* Recorded data *
- - -
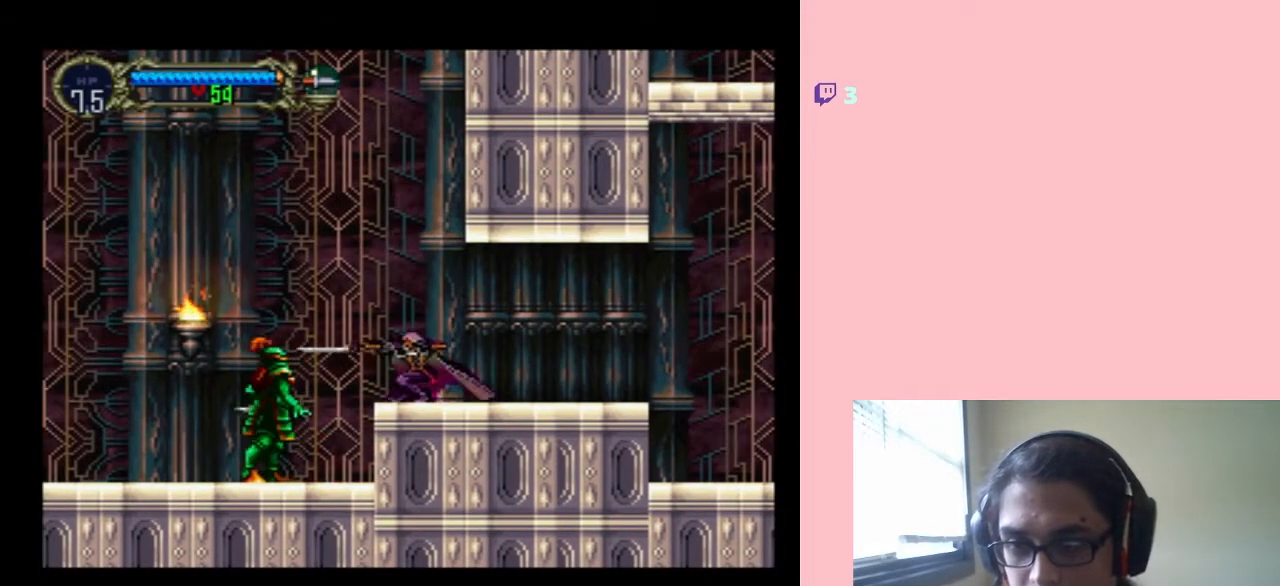
{"buttons": ["Y", "DPAD_DOWN"], "left_stick": "center", "right_stick": "center", "events": [[17, "DPAD_DOWN", "up"], [17, "DPAD_LEFT", "down"], [200, "DPAD_DOWN", "down"], [200, "DPAD_LEFT", "up"], [317, "DPAD_LEFT", "down"], [350, "DPAD_DOWN", "up"], [467, "DPAD_DOWN", "down"], [500, "DPAD_LEFT", "up"], [500, "Y", "down"]]}
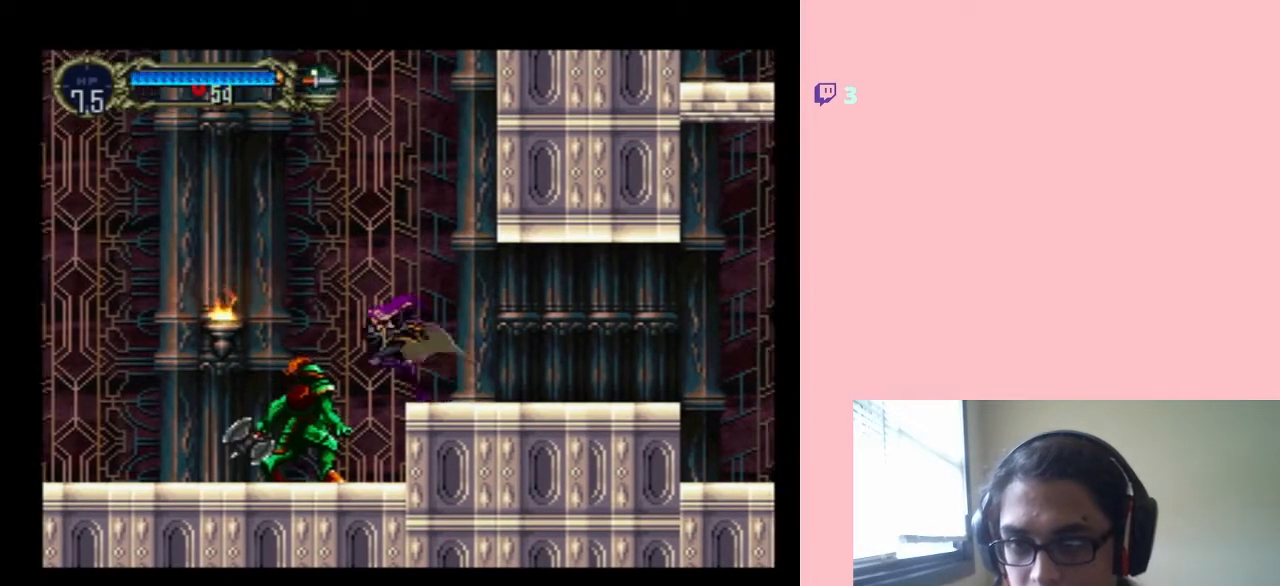
{"buttons": ["Y", "DPAD_DOWN"], "left_stick": "center", "right_stick": "center", "events": [[150, "Y", "up"], [267, "Y", "down"], [350, "Y", "up"], [450, "Y", "down"]]}
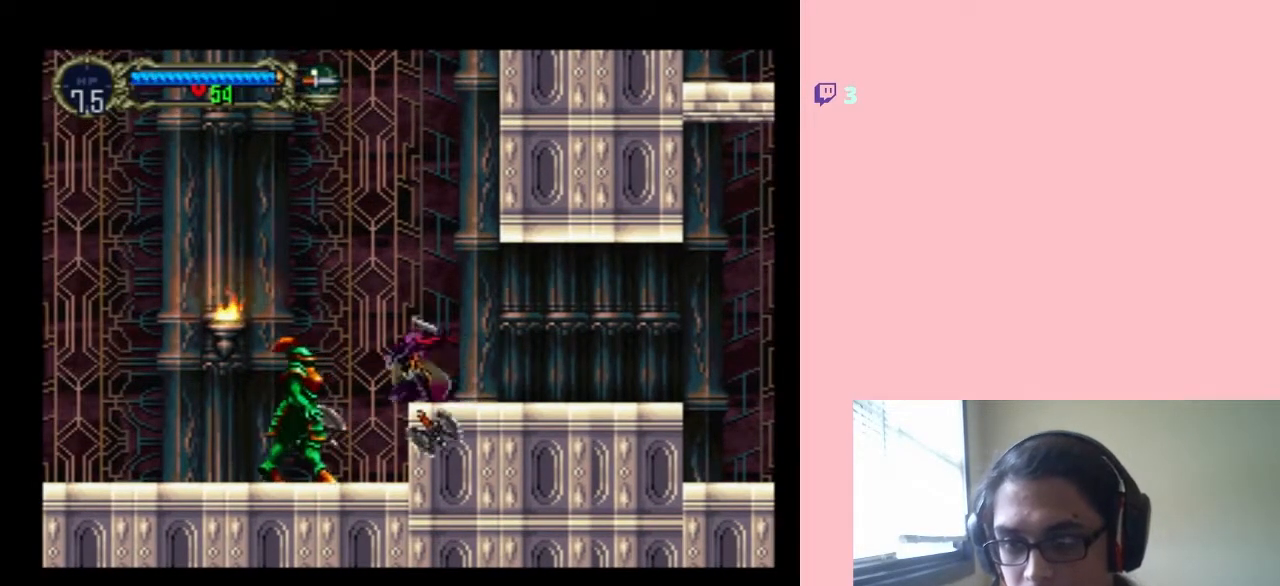
{"buttons": ["DPAD_DOWN"], "left_stick": "center", "right_stick": "center", "events": [[33, "Y", "up"], [133, "Y", "down"], [250, "Y", "up"], [383, "Y", "down"], [467, "Y", "up"]]}
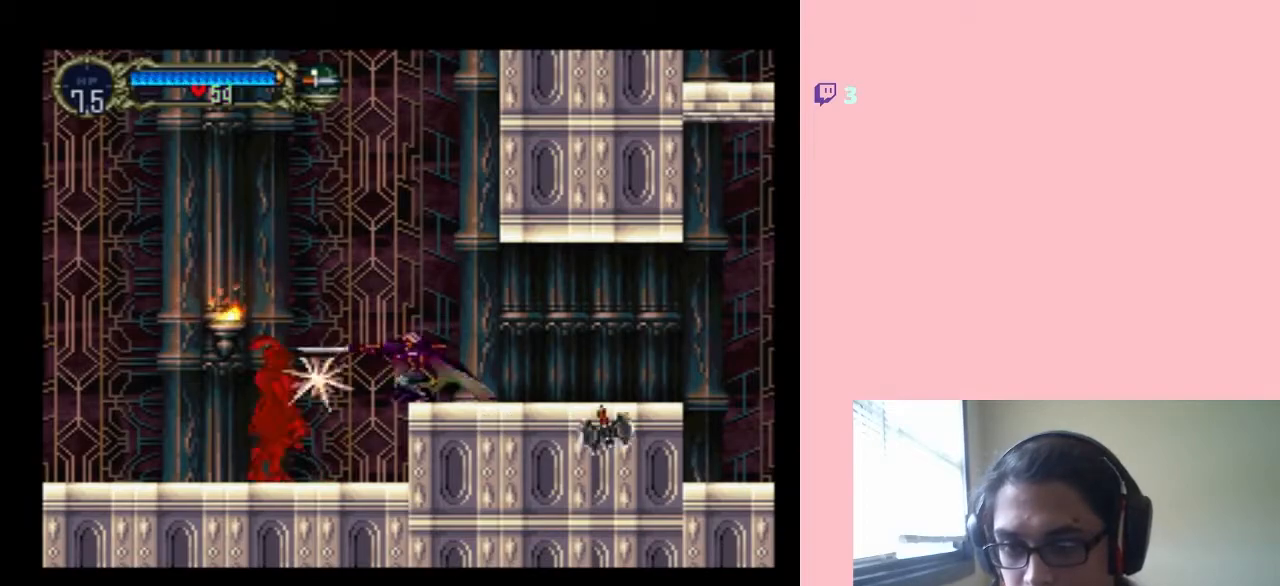
{"buttons": ["DPAD_LEFT"], "left_stick": "center", "right_stick": "center", "events": [[117, "Y", "down"], [233, "Y", "up"], [383, "DPAD_LEFT", "down"], [467, "DPAD_DOWN", "up"]]}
- - -
* Task description *
Return an exact copy of the data above, apart from any pictures.

* Task answer *
{"buttons": ["Y", "DPAD_DOWN"], "left_stick": "center", "right_stick": "center", "events": [[17, "DPAD_DOWN", "up"], [17, "DPAD_LEFT", "down"], [200, "DPAD_DOWN", "down"], [200, "DPAD_LEFT", "up"], [317, "DPAD_LEFT", "down"], [350, "DPAD_DOWN", "up"], [467, "DPAD_DOWN", "down"], [500, "DPAD_LEFT", "up"], [500, "Y", "down"]]}
{"buttons": ["Y", "DPAD_DOWN"], "left_stick": "center", "right_stick": "center", "events": [[150, "Y", "up"], [267, "Y", "down"], [350, "Y", "up"], [450, "Y", "down"]]}
{"buttons": ["DPAD_DOWN"], "left_stick": "center", "right_stick": "center", "events": [[33, "Y", "up"], [133, "Y", "down"], [250, "Y", "up"], [383, "Y", "down"], [467, "Y", "up"]]}
{"buttons": ["DPAD_LEFT"], "left_stick": "center", "right_stick": "center", "events": [[117, "Y", "down"], [233, "Y", "up"], [383, "DPAD_LEFT", "down"], [467, "DPAD_DOWN", "up"]]}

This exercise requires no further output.